→ **PROBLEM STATEMENT**: Retype, with no changes, the lines of the data from the one containing "Given the image: Trace" through the end of the data, inclusive.

→ **DATA EXCERPTS**:

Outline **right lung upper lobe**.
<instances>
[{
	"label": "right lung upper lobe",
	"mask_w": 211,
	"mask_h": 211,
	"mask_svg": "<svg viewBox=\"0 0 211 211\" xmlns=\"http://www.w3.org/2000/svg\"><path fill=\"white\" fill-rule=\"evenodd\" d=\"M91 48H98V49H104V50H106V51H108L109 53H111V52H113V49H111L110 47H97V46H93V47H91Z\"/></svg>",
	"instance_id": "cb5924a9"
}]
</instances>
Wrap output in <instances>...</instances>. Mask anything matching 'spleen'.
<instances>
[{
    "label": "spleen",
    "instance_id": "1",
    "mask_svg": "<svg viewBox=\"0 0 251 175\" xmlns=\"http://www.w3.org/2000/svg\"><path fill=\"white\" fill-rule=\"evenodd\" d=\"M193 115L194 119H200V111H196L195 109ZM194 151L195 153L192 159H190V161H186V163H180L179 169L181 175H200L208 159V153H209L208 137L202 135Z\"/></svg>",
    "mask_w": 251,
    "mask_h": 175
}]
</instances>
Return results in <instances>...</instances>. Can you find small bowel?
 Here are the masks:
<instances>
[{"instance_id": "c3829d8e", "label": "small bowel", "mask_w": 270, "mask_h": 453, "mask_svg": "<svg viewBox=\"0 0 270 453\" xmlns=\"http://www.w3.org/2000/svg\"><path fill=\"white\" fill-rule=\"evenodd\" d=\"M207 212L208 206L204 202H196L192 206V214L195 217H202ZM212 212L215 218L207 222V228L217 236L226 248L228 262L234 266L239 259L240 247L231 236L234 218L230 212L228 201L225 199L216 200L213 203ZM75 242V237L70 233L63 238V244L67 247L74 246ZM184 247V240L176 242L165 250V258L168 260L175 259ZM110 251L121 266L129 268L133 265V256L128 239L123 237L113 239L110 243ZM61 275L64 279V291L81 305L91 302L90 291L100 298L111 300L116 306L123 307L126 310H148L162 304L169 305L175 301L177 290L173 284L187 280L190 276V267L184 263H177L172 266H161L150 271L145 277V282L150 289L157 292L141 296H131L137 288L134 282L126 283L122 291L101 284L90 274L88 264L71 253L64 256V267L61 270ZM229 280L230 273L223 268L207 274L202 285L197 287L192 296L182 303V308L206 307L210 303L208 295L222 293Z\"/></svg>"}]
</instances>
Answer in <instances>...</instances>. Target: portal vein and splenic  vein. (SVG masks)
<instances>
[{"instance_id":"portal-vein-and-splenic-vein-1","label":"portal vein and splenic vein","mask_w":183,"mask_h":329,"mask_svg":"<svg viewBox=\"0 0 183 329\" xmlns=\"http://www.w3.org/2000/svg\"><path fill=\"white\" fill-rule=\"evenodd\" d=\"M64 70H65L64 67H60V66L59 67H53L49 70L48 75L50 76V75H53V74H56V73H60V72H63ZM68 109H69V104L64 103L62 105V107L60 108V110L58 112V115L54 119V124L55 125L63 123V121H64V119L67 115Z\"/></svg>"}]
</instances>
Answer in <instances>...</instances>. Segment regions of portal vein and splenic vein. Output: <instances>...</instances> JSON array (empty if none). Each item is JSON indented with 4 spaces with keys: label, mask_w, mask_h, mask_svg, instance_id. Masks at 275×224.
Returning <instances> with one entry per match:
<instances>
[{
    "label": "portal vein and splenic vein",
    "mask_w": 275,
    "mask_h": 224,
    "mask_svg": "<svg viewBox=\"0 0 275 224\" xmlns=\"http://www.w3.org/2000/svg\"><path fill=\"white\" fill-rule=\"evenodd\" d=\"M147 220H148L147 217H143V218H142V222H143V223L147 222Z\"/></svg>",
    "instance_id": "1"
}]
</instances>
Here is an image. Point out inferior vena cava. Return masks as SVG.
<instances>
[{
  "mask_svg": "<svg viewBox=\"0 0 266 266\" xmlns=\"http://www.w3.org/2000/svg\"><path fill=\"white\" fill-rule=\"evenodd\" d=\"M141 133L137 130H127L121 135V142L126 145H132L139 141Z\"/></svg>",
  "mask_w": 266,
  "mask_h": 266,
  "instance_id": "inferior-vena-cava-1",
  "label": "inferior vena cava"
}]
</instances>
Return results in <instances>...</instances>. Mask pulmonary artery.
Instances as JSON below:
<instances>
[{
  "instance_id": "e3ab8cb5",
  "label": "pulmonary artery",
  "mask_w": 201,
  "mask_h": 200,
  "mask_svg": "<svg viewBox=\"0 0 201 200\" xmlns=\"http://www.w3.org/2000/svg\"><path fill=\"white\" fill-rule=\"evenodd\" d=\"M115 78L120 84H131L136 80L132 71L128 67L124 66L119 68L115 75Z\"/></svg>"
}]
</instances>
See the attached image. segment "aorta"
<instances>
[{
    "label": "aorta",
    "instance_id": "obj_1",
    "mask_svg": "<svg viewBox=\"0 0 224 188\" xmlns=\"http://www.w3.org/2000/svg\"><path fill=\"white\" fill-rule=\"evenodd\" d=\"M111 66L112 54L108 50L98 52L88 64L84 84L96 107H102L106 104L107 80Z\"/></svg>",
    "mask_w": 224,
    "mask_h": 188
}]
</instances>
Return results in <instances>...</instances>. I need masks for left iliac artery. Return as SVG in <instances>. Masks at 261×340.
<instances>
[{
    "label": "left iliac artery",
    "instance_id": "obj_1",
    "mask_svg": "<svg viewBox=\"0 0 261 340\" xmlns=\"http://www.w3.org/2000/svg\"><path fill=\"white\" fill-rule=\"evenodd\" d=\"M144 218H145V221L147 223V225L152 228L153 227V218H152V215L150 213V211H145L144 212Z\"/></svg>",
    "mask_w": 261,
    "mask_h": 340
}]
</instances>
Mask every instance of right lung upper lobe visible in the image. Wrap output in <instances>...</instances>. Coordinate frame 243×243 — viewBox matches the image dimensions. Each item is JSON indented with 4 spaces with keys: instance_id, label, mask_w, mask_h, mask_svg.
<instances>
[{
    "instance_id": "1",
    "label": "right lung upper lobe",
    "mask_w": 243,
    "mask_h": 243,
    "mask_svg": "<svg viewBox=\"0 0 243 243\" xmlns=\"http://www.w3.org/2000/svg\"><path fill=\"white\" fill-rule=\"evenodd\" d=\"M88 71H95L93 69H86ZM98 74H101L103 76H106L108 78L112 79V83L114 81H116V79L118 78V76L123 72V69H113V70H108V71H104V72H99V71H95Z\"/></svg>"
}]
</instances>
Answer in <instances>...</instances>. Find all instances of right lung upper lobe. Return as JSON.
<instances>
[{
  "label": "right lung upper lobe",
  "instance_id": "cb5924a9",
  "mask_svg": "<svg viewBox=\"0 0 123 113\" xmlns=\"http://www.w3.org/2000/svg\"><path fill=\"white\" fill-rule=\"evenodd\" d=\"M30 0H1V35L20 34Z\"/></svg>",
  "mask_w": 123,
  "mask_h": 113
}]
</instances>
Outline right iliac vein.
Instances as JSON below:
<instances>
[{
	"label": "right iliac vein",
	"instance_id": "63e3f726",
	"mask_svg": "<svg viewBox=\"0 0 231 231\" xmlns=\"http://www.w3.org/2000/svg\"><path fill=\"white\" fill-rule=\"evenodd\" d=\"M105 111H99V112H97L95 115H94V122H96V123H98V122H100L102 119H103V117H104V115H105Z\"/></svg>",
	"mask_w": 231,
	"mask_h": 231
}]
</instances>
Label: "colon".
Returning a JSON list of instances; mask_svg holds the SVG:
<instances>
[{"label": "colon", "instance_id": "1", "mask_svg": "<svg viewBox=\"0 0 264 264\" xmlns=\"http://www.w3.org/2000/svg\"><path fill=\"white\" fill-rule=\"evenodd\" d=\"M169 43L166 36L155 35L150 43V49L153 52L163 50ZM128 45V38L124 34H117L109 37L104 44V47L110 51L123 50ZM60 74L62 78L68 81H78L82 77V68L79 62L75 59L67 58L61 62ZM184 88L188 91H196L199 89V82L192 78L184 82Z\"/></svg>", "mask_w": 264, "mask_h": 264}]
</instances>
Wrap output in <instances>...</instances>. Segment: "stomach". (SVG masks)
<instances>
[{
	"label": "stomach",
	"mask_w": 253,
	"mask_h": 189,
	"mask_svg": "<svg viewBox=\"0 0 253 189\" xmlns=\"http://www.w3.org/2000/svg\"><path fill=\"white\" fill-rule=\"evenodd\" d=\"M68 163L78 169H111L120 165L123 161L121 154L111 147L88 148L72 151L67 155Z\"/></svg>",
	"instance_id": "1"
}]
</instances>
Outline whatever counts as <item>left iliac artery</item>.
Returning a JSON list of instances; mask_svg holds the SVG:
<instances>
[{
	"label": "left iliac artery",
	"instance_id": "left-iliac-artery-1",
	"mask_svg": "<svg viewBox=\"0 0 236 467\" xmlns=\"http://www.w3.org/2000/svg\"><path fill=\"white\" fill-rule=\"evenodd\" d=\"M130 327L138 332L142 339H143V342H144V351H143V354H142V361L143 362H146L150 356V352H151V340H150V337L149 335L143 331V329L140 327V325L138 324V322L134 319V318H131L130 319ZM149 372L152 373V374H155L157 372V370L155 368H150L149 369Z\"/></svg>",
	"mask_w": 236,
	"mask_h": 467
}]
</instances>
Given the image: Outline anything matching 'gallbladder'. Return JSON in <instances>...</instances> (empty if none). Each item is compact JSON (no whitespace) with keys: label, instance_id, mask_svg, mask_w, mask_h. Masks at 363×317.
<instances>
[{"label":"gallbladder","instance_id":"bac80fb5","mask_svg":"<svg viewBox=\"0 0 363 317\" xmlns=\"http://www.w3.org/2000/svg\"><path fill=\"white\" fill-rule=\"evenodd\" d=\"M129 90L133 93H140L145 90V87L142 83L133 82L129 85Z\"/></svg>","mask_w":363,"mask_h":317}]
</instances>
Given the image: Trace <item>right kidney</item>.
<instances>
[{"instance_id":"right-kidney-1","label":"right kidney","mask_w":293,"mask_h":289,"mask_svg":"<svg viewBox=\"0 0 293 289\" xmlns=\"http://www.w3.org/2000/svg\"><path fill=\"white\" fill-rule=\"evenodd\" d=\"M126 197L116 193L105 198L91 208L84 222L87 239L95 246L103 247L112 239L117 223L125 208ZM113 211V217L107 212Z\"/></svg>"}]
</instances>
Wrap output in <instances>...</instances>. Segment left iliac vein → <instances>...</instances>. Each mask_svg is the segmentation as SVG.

→ **CORRECT ANSWER**:
Given the image: Trace <item>right kidney</item>.
<instances>
[{"instance_id":"right-kidney-1","label":"right kidney","mask_w":293,"mask_h":289,"mask_svg":"<svg viewBox=\"0 0 293 289\" xmlns=\"http://www.w3.org/2000/svg\"><path fill=\"white\" fill-rule=\"evenodd\" d=\"M126 197L116 193L105 198L91 208L84 222L87 239L95 246L103 247L112 239L117 223L125 208ZM113 211V217L107 212Z\"/></svg>"}]
</instances>
Wrap output in <instances>...</instances>. Segment left iliac vein → <instances>...</instances>. Each mask_svg is the segmentation as SVG.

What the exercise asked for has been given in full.